Treasury secretary Timothy Geithner was president of the New York Federal Reserve when the government nationalized insurance giant AIG and paid counter-parties to the company's credit default swaps 100 cents on the dollar. That was in 2008. In January 2010, taxpayers have poured $180 billion into AIG (so far!) and Congress has uncovered evidence that the Fed did not disclose the full details of its interactions with AIG counter-parties such as Goldman Sachs. Here's GOP congressman Darrell Issa of California in the Washington Examiner:
Many financial experts expected AIG to negotiate with the counterparties for a discounted rate, thus achieving the best possible deal for U.S. taxpayers. Instead, the New York Fed arranged to pay full price in what amounted to a backdoor bailout of large financial companies. Aware that the bailout details would anger taxpayers, the Fed applied pressure on AIG to keep the details quiet and out of all SEC filings
Evidence obtained by the House Oversight and Government Reform Committee now demonstrates that officials at the New York Fed ordered AIG officials not to disclose details about the decision to pay the counterparties the full price.

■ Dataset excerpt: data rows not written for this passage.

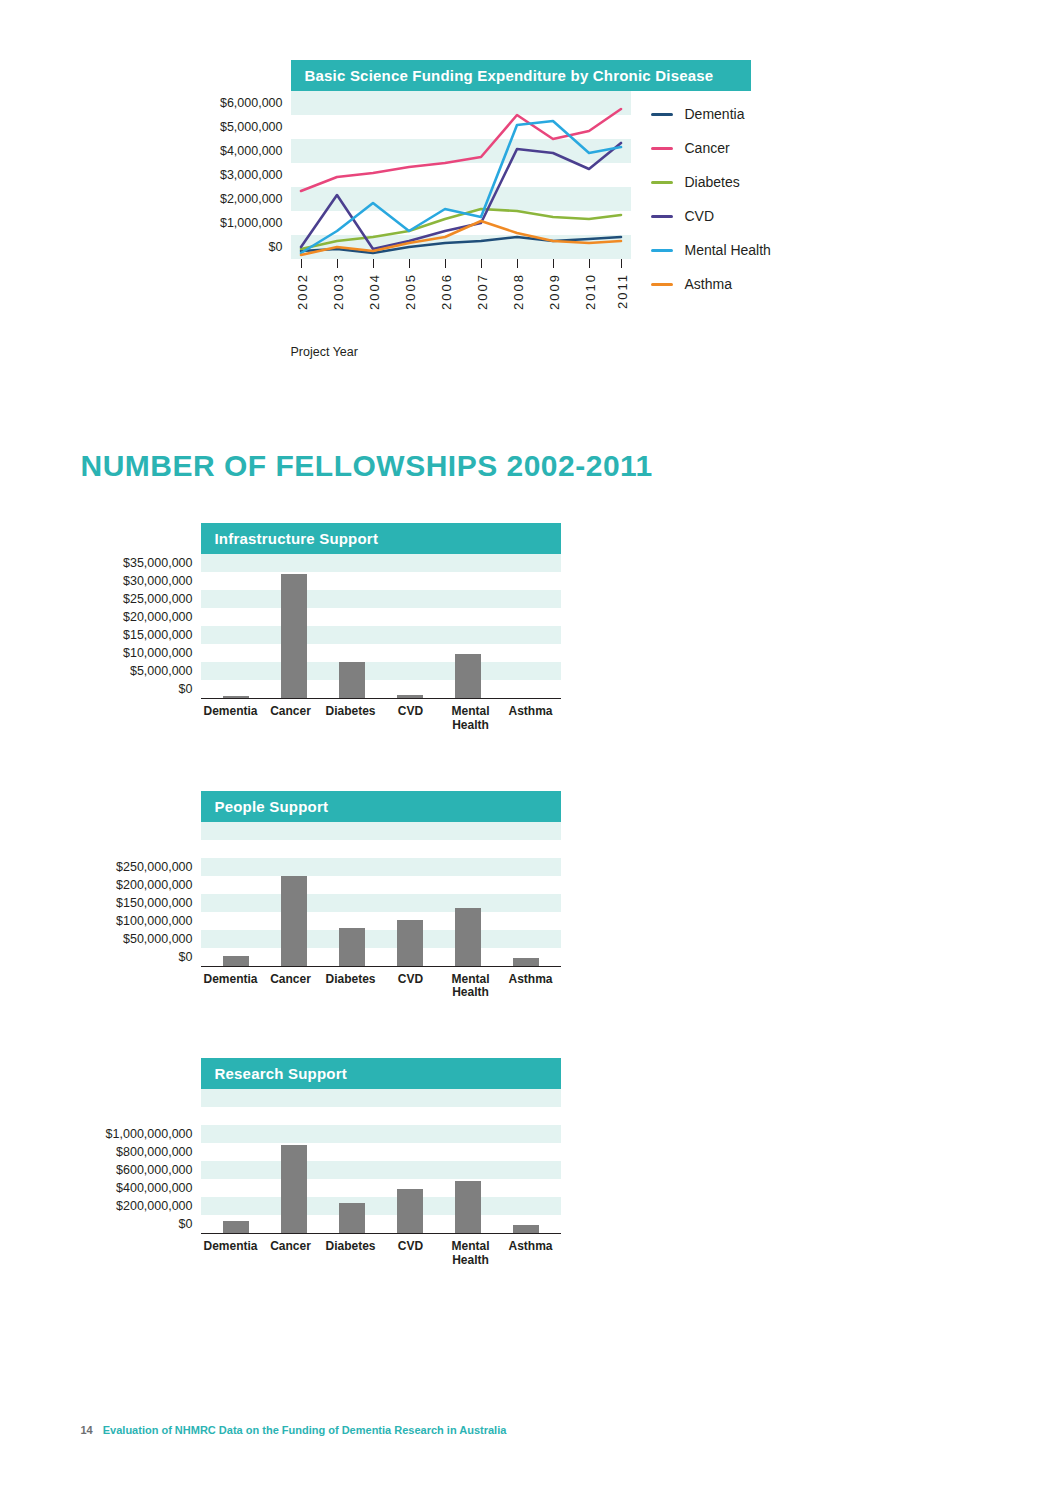Basic Science Funding Expenditure by Chronic Disease
$6,000,000
$5,000,000
$4,000,000
$3,000,000
$2,000,000
$1,000,000
$0
2002 2003 2004 2005 2006 2007 2008 2009 2010 2011
Project Year
Dementia
Cancer
Diabetes
CVD
Mental Health
Asthma
NUMBER OF FELLOWSHIPS 2002-2011
Infrastructure Support
$35,000,000
$30,000,000
$25,000,000
$20,000,000
$15,000,000
$10,000,000
$5,000,000
$0
Dementia Cancer Diabetes CVD Mental
Health Asthma
People Support
$250,000,000
$200,000,000
$150,000,000
$100,000,000
$50,000,000
$0
Dementia Cancer Diabetes CVD Mental
Health Asthma
Research Support
$1,000,000,000
$800,000,000
$600,000,000
$400,000,000
$200,000,000
$0
Dementia Cancer Diabetes CVD Mental
Health Asthma
14 Evaluation of NHMRC Data on the Funding of Dementia Research in Australia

To facilitate the cover up, the Fed instructed the Special Investigator General for the Troubled Asset Relief Program (SIGTARP), Neil Barofsky, not to release documents to the Committee that would aid an ongoing investigation.
Geithner went to the Hill this morning to answer questions about AIG. Needless to say, the meeting wasn't amicable. Geithner is a lot more comfortable around rich bankers than he is around the people's representatives.